The effectiveness of diet pills and their ingredients therein have been studied at length by various research groups and organizations throughout the world.
Problematically this research has brought together or published in such a way that consumers have been able to gain a complete understanding of the research and compare the different diet pills and weight loss products available on the market in order to make an educated purchasing decision.
This lack of organization and subsequent publication of information has made it difficult at best for consumers to be 100% comfortable in making their decision when it comes to diet pills and weight loss products.

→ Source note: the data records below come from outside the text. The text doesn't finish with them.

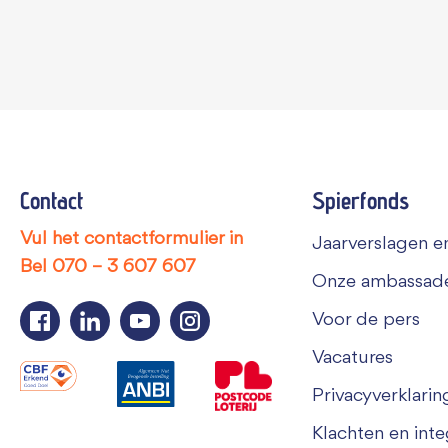
Contact
Spierfonds
Vul het contactformulier in
Jaarverslagen en
Bel
070 – 3 607 607
Onze ambassad
Voor de pers
Vacatures
Privacyverklarin
Klachten en integ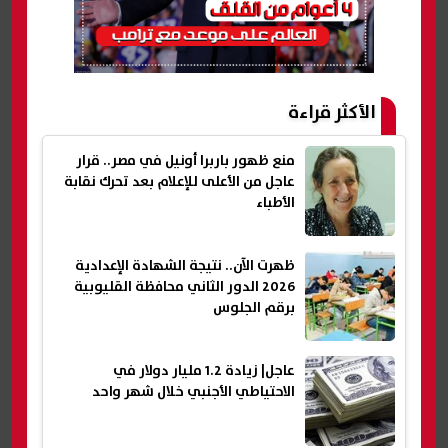
الأكثر قراءة
منع ظهور باربرا أونيل في مصر.. قرار
عاجل من الأعلى للإعلام بعد تحرك نقابة
الأطباء
ظهرت الآن.. نتيجة الشهادة الإعدادية
2026 الدور الثاني محافظة القليوبية
برقم الجلوس
عاجل| زيادة 1.2 مليار دولار في
الاحتياطي الأجنبي خلال شهر واحد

With recent estimates on consumer spending at $50 billion per year on weight loss products, the weight loss market has exploded and as such consumers have become increasingly more concerned with the effectiveness and the safety of the products that they may be considering.
At weight-loss-won we endeavor to help consumers in this market to avoid buying potentially harmful, worthless, or even fraudulent weight loss products.
We have reviewed many of the current diet pills on the market today and their ingredients. Just below you’ll find an overview of some of the more common and popular diet pills on the market today.
As expected as part of our research and review of diet pills we came across a wide variety of effectiveness with the products and even some with know side effects.